Shklovskijs Formulierungen negieren oder heben das Vorhandensein / die Möglichkeit einer „realen“ Wahrnehmung auf: auf verschiedene Weise durch (1) die gewohnte formalistische Ablehnung einer Verbindung zwischen Literatur und Leben, indem sie ihren Status als nicht kommunizierende Gefäße konnotieren, (2) immer als wenn zwanghaft, unter Bezugnahme auf eine reale Erfahrung in Bezug auf leere, tote und automatisierte Wiederholung und Erkennung und (3) implizite Lokalisierung der realen Wahrnehmung an einem unspezifizierbaren zeitlich vorderen und räumlich anderen Ort, zu einem mythischen „ersten Mal“ naiver Erfahrung, der Verlust der Automatisierung soll durch ästhetische Wahrnehmungsfülle wiederhergestellt werden.

Das Unheimliche
Der Einfluss des russischen Formalismus auf die Kunst und Kultur des 20. Jahrhunderts ist größtenteils auf die literarische Technik der Verfremdung oder des „Seltsammachens“ zurückzuführen und wurde auch mit Freuds Vorstellung vom Unheimlichen in Verbindung gebracht.
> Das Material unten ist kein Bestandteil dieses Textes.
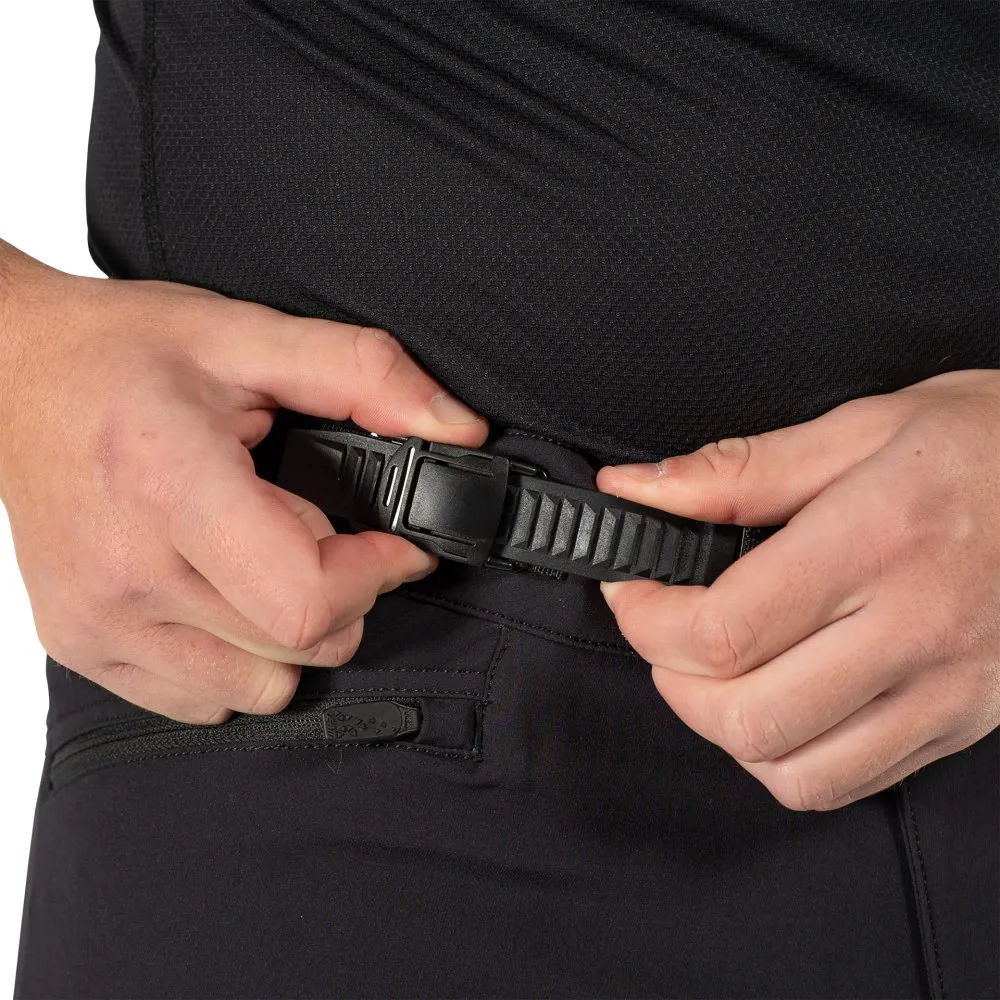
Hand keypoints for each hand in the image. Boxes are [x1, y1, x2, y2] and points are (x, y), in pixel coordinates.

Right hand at [0, 242, 486, 722]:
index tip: (392, 541)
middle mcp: (126, 571)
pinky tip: (220, 589)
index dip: (378, 573)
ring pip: (260, 687)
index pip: (308, 599)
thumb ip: (366, 376)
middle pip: (299, 648)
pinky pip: (202, 698)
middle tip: (320, 533)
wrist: (6, 375)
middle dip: (345, 596)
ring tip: (263, 558)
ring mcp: (97, 620)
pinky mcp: (83, 645)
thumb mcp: (248, 336)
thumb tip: (459, 433)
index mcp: (169, 487)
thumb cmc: (118, 354)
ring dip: (292, 632)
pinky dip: (237, 657)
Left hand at [597, 369, 999, 810]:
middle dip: (672, 681)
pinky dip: (785, 759)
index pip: (726, 627)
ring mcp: (950, 690)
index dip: (648, 620)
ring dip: (724, 730)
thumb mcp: (860, 427)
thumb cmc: (986, 444)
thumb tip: (634, 489)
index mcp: (879, 540)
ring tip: (714, 670)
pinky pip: (850, 783)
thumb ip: (736, 471)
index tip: (631, 588)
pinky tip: (777, 702)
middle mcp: (918, 628)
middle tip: (663, 631)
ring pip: (795, 771)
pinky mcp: (964, 722)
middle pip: (749, 716)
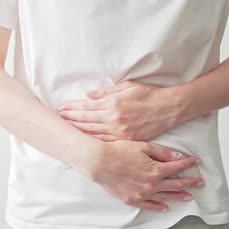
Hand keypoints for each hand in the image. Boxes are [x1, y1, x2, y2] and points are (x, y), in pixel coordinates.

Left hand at [57, 80, 184, 140]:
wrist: (169, 108)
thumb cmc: (149, 94)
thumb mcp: (127, 87)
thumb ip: (106, 92)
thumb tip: (88, 95)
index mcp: (113, 104)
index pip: (87, 106)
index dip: (73, 108)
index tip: (62, 108)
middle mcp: (114, 119)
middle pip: (86, 120)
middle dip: (71, 120)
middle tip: (58, 120)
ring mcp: (120, 132)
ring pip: (93, 133)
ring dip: (78, 131)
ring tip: (66, 130)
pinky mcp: (127, 140)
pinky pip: (106, 142)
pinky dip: (93, 141)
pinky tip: (84, 141)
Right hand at [81, 140, 204, 211]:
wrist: (98, 162)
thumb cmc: (118, 151)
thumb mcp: (142, 147)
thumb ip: (161, 153)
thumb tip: (178, 157)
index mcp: (156, 170)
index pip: (178, 167)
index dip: (189, 163)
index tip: (197, 161)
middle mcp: (152, 184)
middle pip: (176, 184)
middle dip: (190, 182)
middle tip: (200, 182)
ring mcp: (142, 194)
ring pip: (165, 196)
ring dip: (179, 196)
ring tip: (189, 197)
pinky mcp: (131, 199)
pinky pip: (149, 205)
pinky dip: (159, 206)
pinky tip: (166, 207)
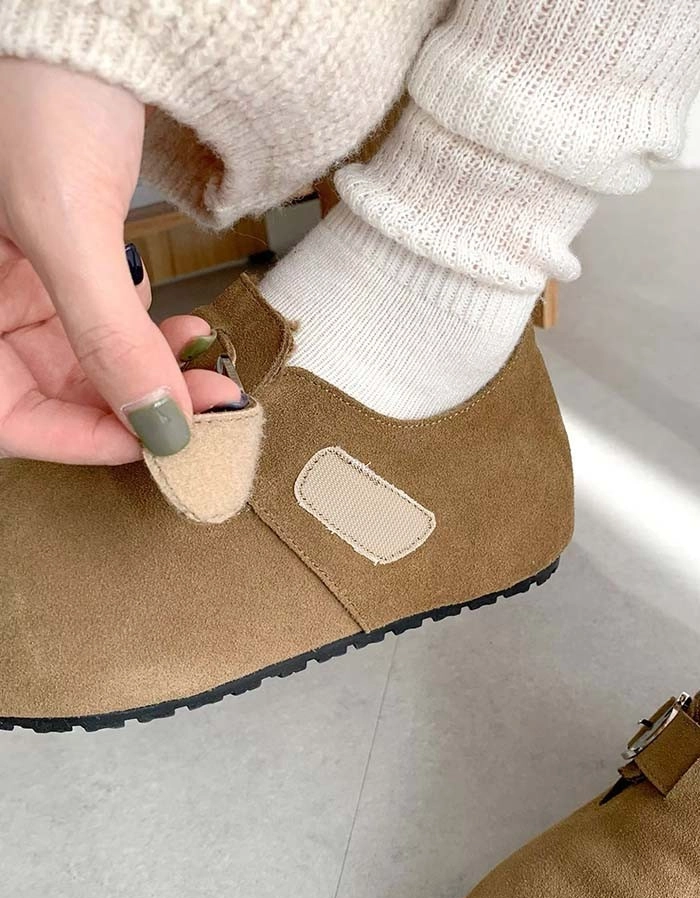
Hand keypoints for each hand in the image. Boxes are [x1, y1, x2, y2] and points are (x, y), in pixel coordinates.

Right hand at [0, 59, 238, 464]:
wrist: (78, 16)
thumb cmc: (39, 90)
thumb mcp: (65, 223)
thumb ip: (107, 335)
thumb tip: (161, 427)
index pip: (7, 417)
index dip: (80, 441)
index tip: (160, 443)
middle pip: (56, 393)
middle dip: (138, 403)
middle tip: (207, 405)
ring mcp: (20, 281)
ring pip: (89, 360)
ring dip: (153, 369)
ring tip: (206, 365)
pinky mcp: (58, 259)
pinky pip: (104, 318)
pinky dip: (148, 329)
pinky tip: (182, 324)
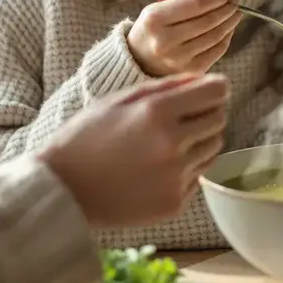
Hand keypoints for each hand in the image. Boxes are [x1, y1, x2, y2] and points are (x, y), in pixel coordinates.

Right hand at [39, 74, 228, 227]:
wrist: (63, 191)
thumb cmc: (85, 138)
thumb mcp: (118, 100)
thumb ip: (165, 87)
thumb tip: (205, 80)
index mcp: (156, 112)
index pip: (216, 92)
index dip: (214, 88)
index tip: (207, 91)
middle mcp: (172, 144)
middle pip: (219, 119)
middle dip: (207, 113)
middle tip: (183, 117)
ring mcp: (175, 176)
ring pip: (213, 148)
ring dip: (200, 140)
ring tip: (167, 143)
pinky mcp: (175, 202)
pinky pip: (198, 175)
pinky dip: (186, 168)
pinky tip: (157, 167)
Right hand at [128, 0, 241, 75]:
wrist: (139, 59)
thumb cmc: (155, 24)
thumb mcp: (162, 1)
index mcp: (154, 18)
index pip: (195, 3)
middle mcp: (165, 41)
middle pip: (208, 20)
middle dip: (227, 6)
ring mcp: (178, 59)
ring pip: (215, 35)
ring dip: (230, 21)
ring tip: (235, 11)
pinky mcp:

In „Das Unheimliche“ stellt Freud fest, dass „das Unheimliche die Klasse des Schreckens ist, die zurück zu dem führt, was von alt und alt bekannt ist“. Dies ist jedoch keine Angst vor dem Unbekannten, sondern eher vor dem Unbekannten ein Gefühl dafür, dass etwas seltsam und vertraut zugleich ist.

Die Verbindung zwischen ostranenie und dem Unheimlichen wird sichtbar, wenn Freud über die Technik der literarischen Unheimlichkeit nachdenkt: „Es stimmt, dass der Schriftsteller zu Beginn eine Art Unsicherheit in uns erzeugt, indem er uns zweifellos absichtlich nicht mitteilt, ob er es ist uns in die reale Welt oder in eine rein fantastische seiner eigenen Schöpfung entführen. “ Wenn „der Schriftsteller vorgibt, sich in der Welt der gemeinsamen Realität zu bewegen“, können sie übernatürliche Ereignisse, wie die Animation lebloser Objekte, in die alltägliche Alltagsrealität der modernen Welt einordnen, den Leser verfremden und einen provozieren unheimliches Gefühl.

Der Estrangement-Effekt
Die Verfremdung wurde mit dem Dichter und Dramatiker Bertolt Brecht in Verbindung gebracht, dessen Verfremdungseffekt („Entfremdungseffekt“) ein wichtiges Element seiner Herangehensweise an das Theater war. Tatsächlich ist Verfremdungseffekt, wie Willett betont, „eine Übersetzung der Phrase“ Priem Ostranenija „des russischen Kritikers Viktor Shklovskij oder“ Gerät zum Seltsamen machen „.“ Brecht wiederum hat Künstler und Filmemacher wie Jean-Luc Godard und Yvonne Rainer maßgeblich beeinflusst.

Der Science-Fiction-Kritiker Simon Spiegel, der die Verfremdung als „den formal-rhetorischen Akt, das Vertraute (in Shklovskys Sinne) merkwürdig zu machen“ definiert, unterschied es von Brechts Entfremdungseffekt. Entfremdung ist für Spiegel die Wirkung auf den Leser, die durch Entfremdung oder durch gezielte Rekontextualisierung des Vertrauten hervorgerufen werden kann.